[Task requirements]:
All that is needed is an exact copy of the lines from the beginning of the data below through the line containing "9: (240, 18)", minus the pictures.
Start of Block
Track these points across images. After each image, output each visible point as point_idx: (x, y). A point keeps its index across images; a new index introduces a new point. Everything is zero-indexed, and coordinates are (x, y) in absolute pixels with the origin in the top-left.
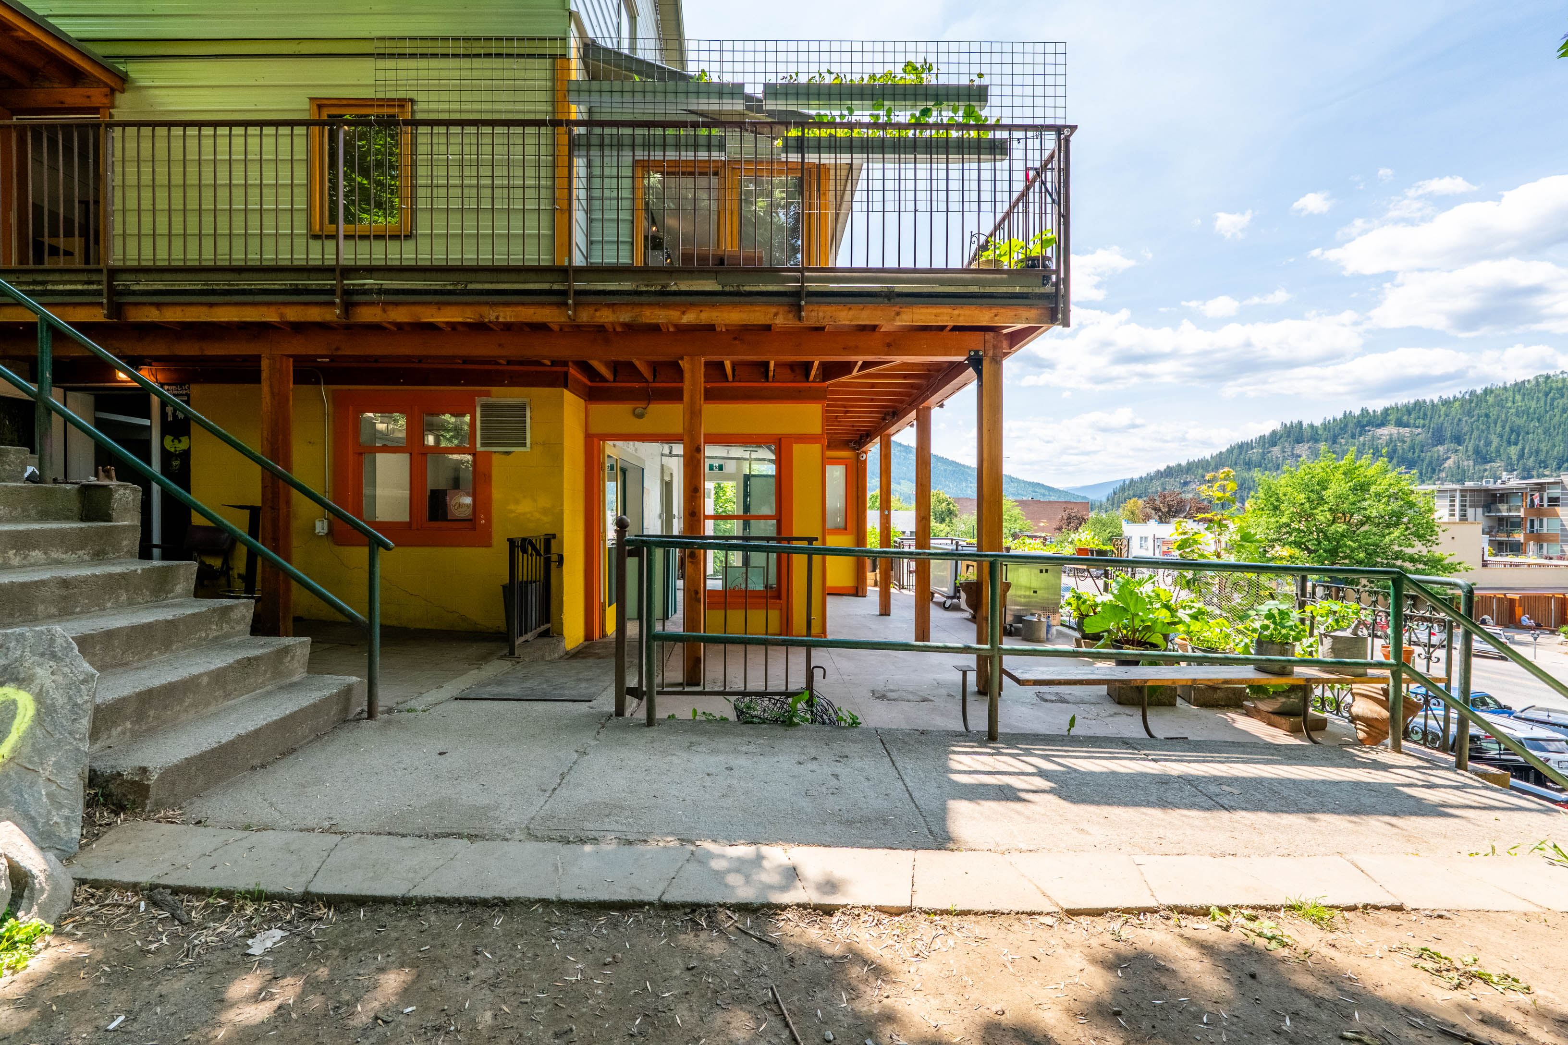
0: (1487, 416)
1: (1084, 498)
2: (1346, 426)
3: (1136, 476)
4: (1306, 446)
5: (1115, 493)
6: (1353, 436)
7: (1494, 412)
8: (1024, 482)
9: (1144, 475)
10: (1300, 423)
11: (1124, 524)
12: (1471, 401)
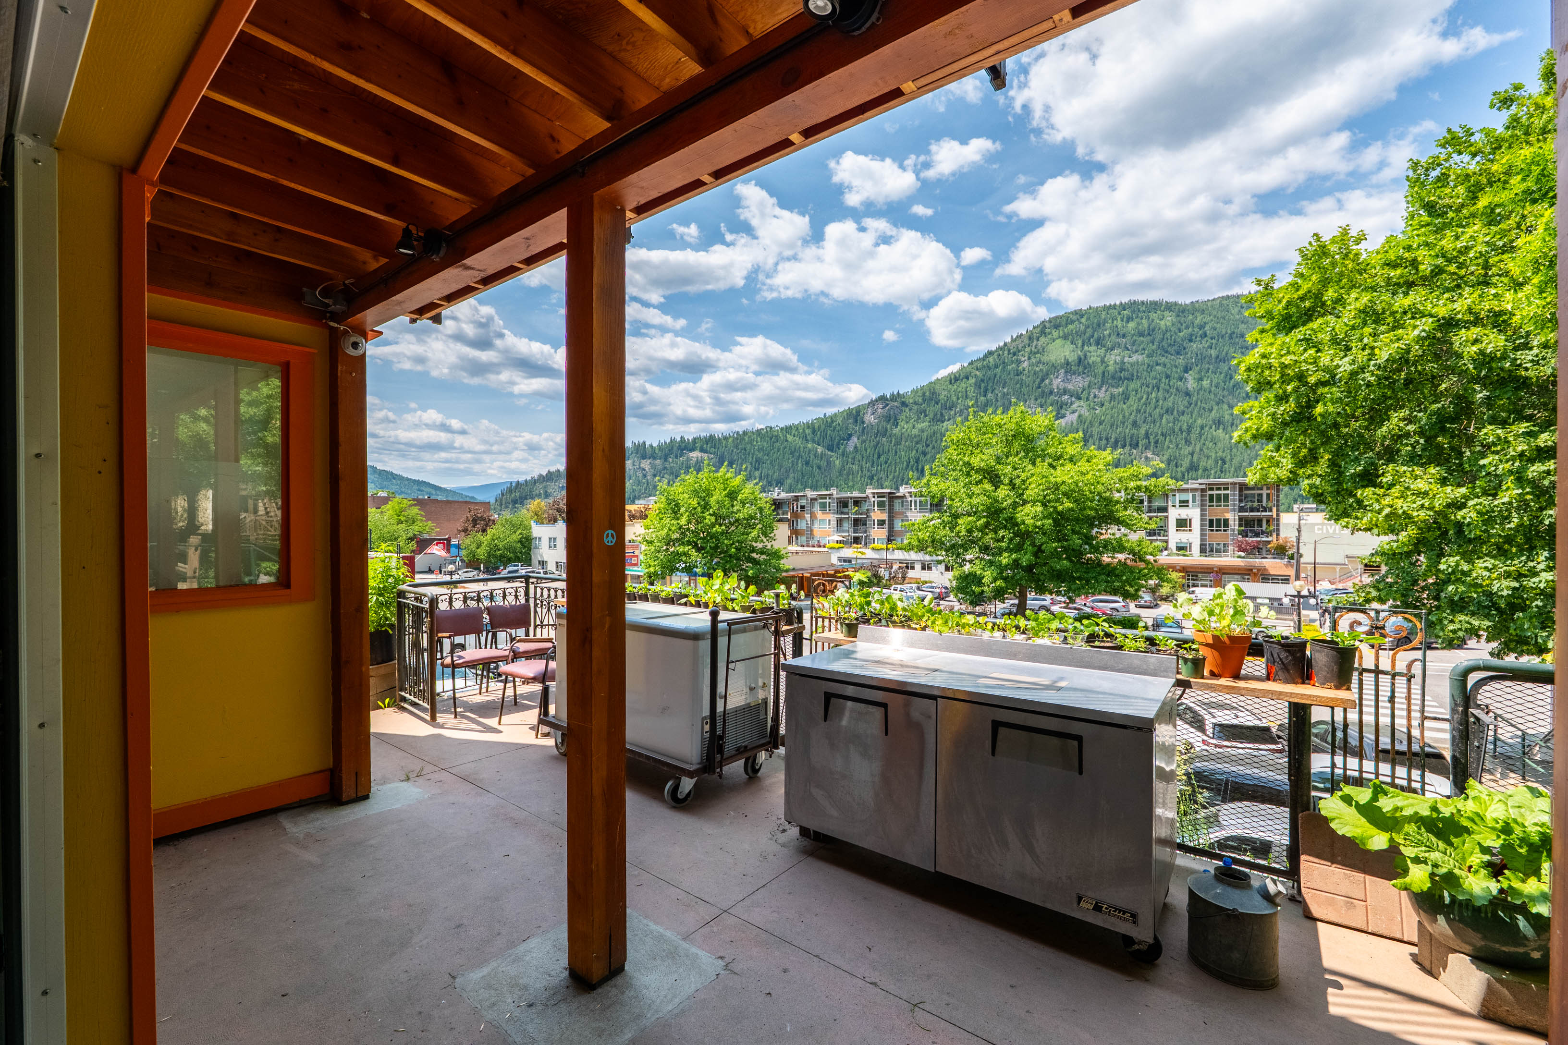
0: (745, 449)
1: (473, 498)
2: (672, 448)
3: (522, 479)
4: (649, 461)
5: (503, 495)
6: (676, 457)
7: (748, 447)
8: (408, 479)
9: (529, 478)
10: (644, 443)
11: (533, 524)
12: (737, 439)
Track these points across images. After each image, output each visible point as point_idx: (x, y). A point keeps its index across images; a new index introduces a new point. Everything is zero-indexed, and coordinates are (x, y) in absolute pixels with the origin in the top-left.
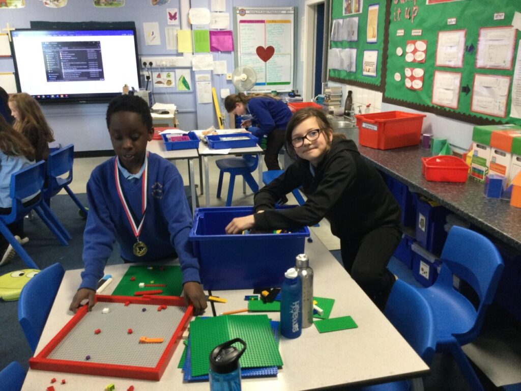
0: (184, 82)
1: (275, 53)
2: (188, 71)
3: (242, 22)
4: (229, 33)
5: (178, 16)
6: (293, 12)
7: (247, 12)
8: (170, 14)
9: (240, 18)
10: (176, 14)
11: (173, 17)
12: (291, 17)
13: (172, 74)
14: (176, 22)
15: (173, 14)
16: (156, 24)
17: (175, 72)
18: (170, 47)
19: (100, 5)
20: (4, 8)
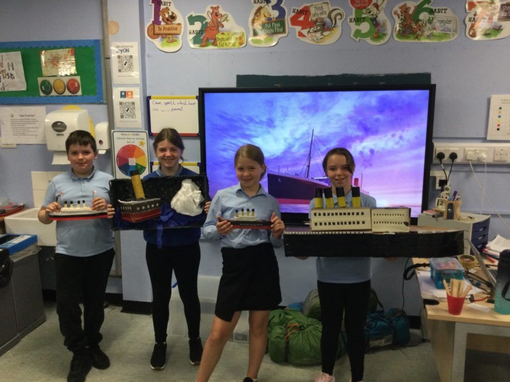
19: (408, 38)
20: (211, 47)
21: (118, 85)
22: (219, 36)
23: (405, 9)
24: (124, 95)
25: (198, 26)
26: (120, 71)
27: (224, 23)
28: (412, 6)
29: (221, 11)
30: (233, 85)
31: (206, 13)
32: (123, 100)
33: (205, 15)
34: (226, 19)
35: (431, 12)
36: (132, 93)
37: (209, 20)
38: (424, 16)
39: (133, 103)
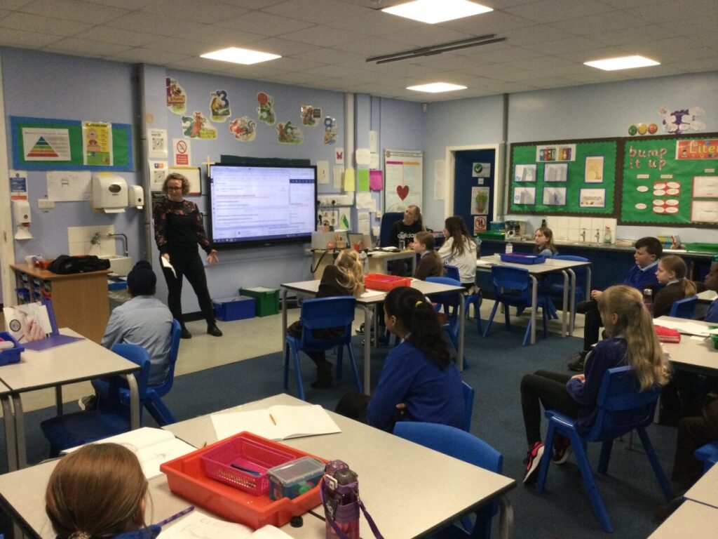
End of Block
[Answer space]:
Track these points across images. After each image, output each visible point as point_idx: (x, y). A point keeps its index across images; a new index introduces a new point. Everything is zero-indexed, and coordinates are (x, y) in absolute pixels with the origin in the top-left.
0: (1487, 416)
1: (1084, 498)
2: (1346, 426)
3: (1136, 476)
4: (1306, 446)
5: (1115, 493)
6: (1353, 436)
7: (1494, 412)
8: (1024, 482)
9: (1144, 475)
10: (1300, 423)
11: (1124, 524)
12: (1471, 401)
0: (745, 449)
1: (473, 498)
2: (672, 448)
3: (522, 479)
4: (649, 461)
5: (503, 495)
6: (676, 457)
7: (748, 447)
8: (408, 479)
9: (529, 478)
10: (644, 443)
11: (533, 524)
12: (737, 439)
Track these points across images. After each image, output each visible point as point_idx: (x, y). A point keeps its index across images; a new index introduces a new point. Everything is zero-indexed, and coordinates are (x, y) in absolute pixels with the origin in the top-left.
0: (184, 82)
1: (275, 53)
2: (188, 71)
3: (242, 22)
4: (229, 33)
5: (178, 16)
6: (293, 12)
7: (247, 12)
8: (170, 14)
9: (240, 18)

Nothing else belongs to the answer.